Eleventh Sunday in Ordinary Time
“With many such parables [Jesus] spoke the word to them as they were able to understand it.” Sometimes people claim that God so transcends the world that we can know nothing about him. This claim is right, up to a point: God is always ever greater (“Deus semper major” as Pope Francis likes to say, with a nod to Ignatius of Loyola). But it is not true that we can know nothing about God, because if God himself wishes to make himself known to us, he is certainly capable of doing so. Pope Francis uses another Latin phrase to explain this in light of the teaching of Ignatius of Loyola, “non coerceri a maximo, sed contineri a minimo divinum est” (“not to be limited by the greatest and yet to be contained in the tiniest—this is the divine”). We see this in Jesus Christ, the Word made flesh. The inaccessible God reveals himself—not aspects of himself, but his very self—in the fleshy concreteness of Jesus Christ. Through Jesus, God speaks to us, and he does so in a way that we can understand, because God speaks to be understood. Jesus speaks in parables so that our eyes may be opened in order that we might encounter and truly know the Word made flesh in the fleshy (i.e. concrete) realities of our daily lives.
It is in the concrete fleshiness of our daily lives that we discover how mysterious God truly is. If God reveals himself through the world around us, but then allows us to to have “dominion” over created things (as we do in science, for example), then it would seem that “knowing” God would simply be a matter of “figuring God out” like a math problem. Once we have “solved the God problem” then we no longer need God and can take God’s place, building the “kingdom” that God obviously didn’t get right the first time. But all this is nothing more than (unhelpful) wishful thinking.
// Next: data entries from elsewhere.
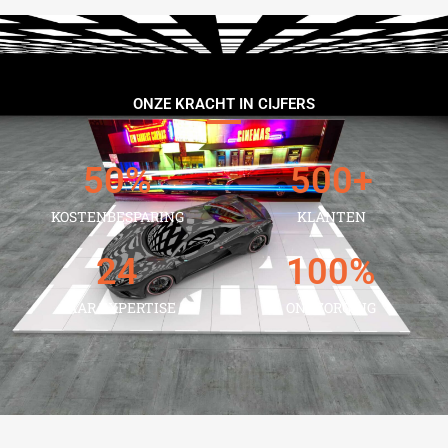
ONZE KRACHT IN CIJFERS
50
%
500
+
KOSTENBESPARING
KLANTEN
24
100
%
JAAR EXPERTISE
ONTZORGING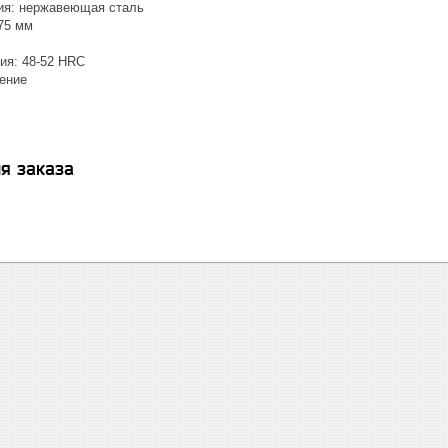
ия: нержавеющая сталь
75 мм
ия: 48-52 HRC
нение
я заказа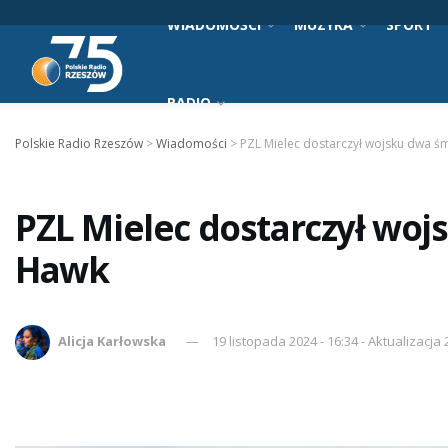
WIADOMOŚCI
MUZYKA
SPORT
RADIO
Polskie Radio Rzeszów
>
Wiadomości
>
PZL Mielec dostarczył wojsku dwa ś
PZL Mielec dostarczył woj
Hawk
Alicja Karłowska
19 listopada 2024 - 16:34 - Aktualizacja 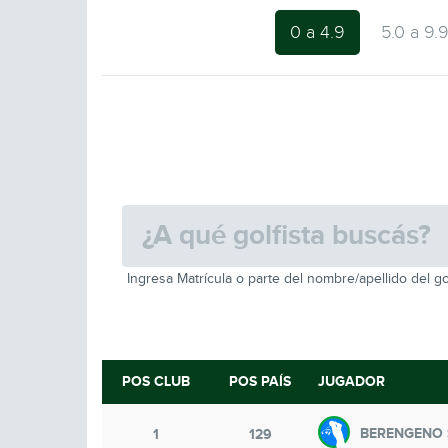
0 a 4.9
5.0 a 9.
Ingresa Matrícula o parte del nombre/apellido del go
POS CLUB
POS PAÍS
JUGADOR
BERENGENO 
1
129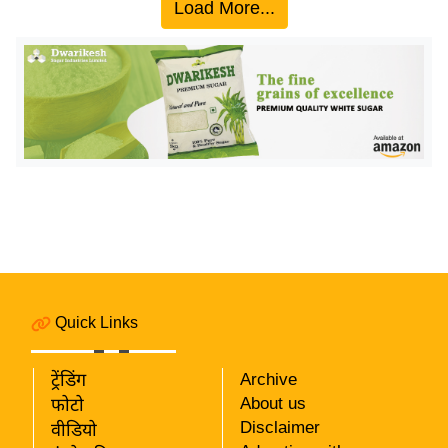
ख्सि
Load More...
य
त
यं
ग
इं
डि
या
सा
हि
त्य
ज
Quick Links
ग
त
ट्रेंडिंग
Archive
ऑ
About us
फोटो
टो
Disclaimer
वीडियो
व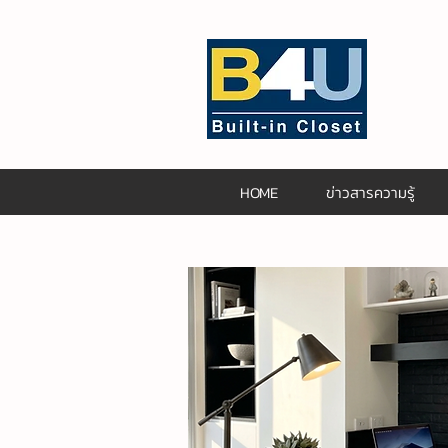
HOME
ข่าวสารความรู้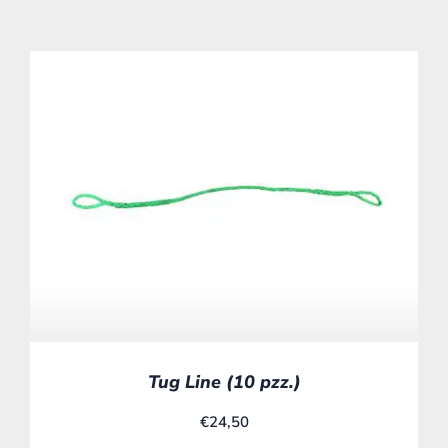
Tug Line (10 pzz.)
€
24,50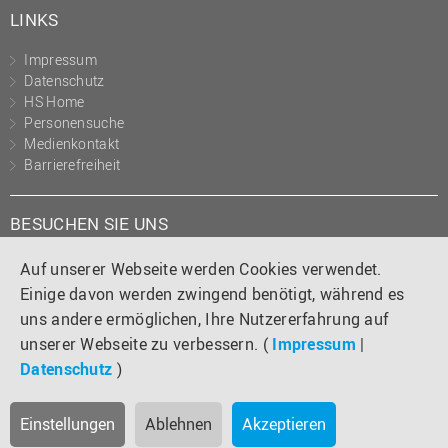
LINKS
Impressum
Datenschutz
HS Home
Personensuche
Medienkontakt
Barrierefreiheit
BESUCHEN SIE UNS
Instagram
Tiktok
LinkedIn
YouTube
Facebook
Auf unserer Webseite werden Cookies verwendet.
Einige davon werden zwingend benötigt, während es
uns andere ermöglichen, Ihre Nutzererfahrung auf
unserer Webseite zu verbessern. (
Impressum
|
Datenschutz
)
Einstellungen
Ablehnen
Akzeptieren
When we return to the concrete fleshiness of Jesus’ parables, we discover that God is nothing like this abstraction that exists only in our (collective) mind. The kingdom of God “is like a mustard seed.” What do we really know about a mustard seed? We can plant it, we can document its growth, and we can benefit from what it offers, as the birds in Jesus’ parable do. But the growth is not our work, though we can do much to assist the plant in growing. The life, the growth, the wonder of this tree surpasses us: and it is just a mustard tree! In like manner, the life of the kingdom comes not from us but from God, though we can do much to dispose the ground upon which the seed of God’s Word may fall. Let us ask the Lord for the grace to live our lives not as a problem to be solved in ourselves, but as parables to be revealed in God.